Lopez: If you were writing the novel today would Nick Taylor still be a tobacco lobbyist?
Buckley: Today Nick would probably be a hard-case PR guy–someone who takes on really difficult clients. Like, say, Jack Abramoff. Or Paul Wolfowitz.
Lopez: What is your relationship with Jack Abramoff?
Buckley: Jack and I went into this scheme together to defraud Indian tribes. It almost worked. Fortunately, the Feds haven’t gotten wind of my involvement in it all yet. So don’t tell them.
Lopez: Who plays Senator Finisterre in real life today?
Buckley: There are a number of what I would call Big Nannies in the Senate today. The original inspiration for Senator Finisterre back in 1193 when I was writing the book was Senator Ted Kennedy.
Lopez: Was there ever any question that you would appear in the film?
Buckley: I never thought I would be in the movie, but Jason very kindly gave me a cameo. People say, “I saw your Hitchcock moment.” I fear they’re commenting on my increasingly Hitchcockian girth.
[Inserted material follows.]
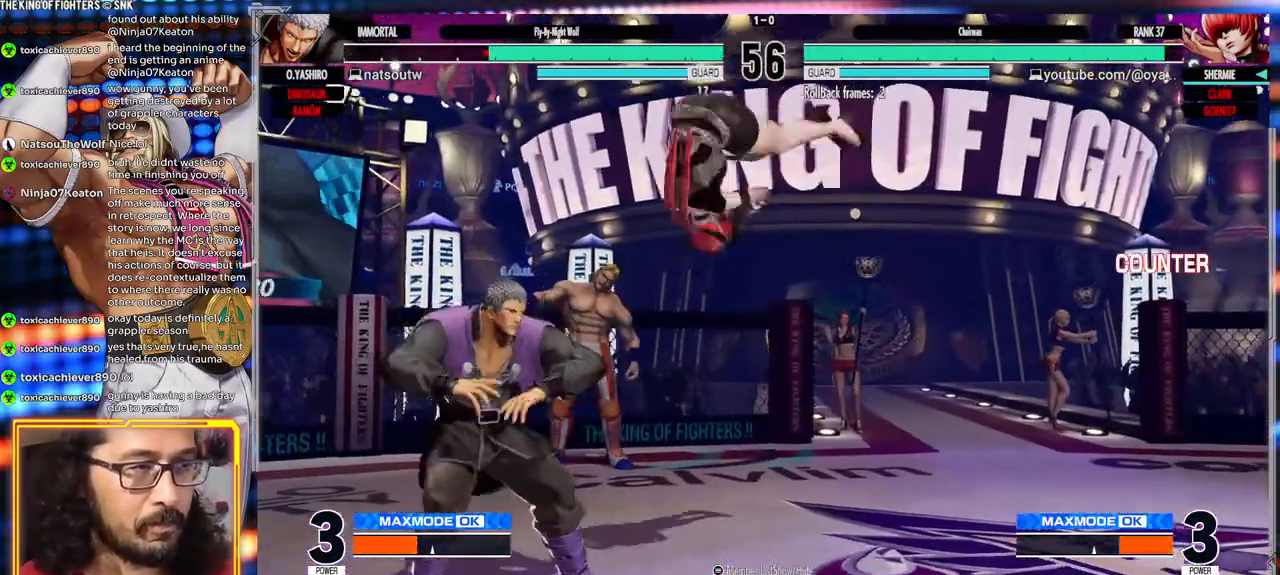
{"dt_ms": 500, "buttons": [], "left_stick": "left", "events": [[333, "Y", "up"], [383, "left_stick", "left"]]}
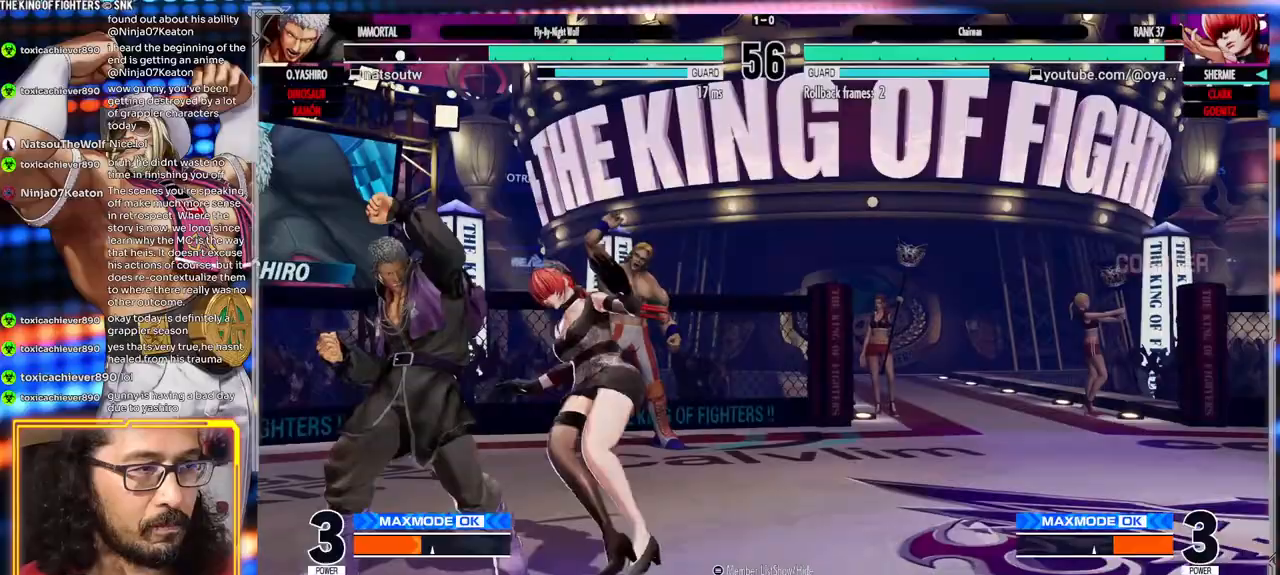
{"dt_ms": 500, "buttons": ["R1"], "left_stick": "center", "events": [[100, "left_stick", "right"], [167, "left_stick", "down"], [250, "left_stick", "left"], [283, "R1", "down"], [383, "left_stick", "center"]]}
Lopez: Does your sense of humor come from mom or dad?
Buckley: My mother is one of the funniest human beings on earth, so yes, I think I got quite a bit of my sense of humor from her.
Lopez: What’s your favorite WFB book?
Buckley: Probably Airborne, about our sail together across the Atlantic in 1975.
Lopez: Who should play your father in a movie about him and the rise of the Right?
Buckley: Very good question. The actor would have to be very handsome and very smart. A younger Sam Waterston, for instance. (Also a Yalie.)
Lopez: Would you ever consider writing a satirical novel about Yale admitting a “retired” Taliban–or is that just nuts?
Buckley: I not only would consider it but I think I’ll steal the idea and do it. Thank you!
Lopez: Do we have any new works of comic genius from you to look forward to? Any works in progress?
Buckley: Very kind of you to put it that way. I’m working on a novel called Boomsday, about retiring Baby Boomers. It’s my 12th book and really, they don’t get any easier.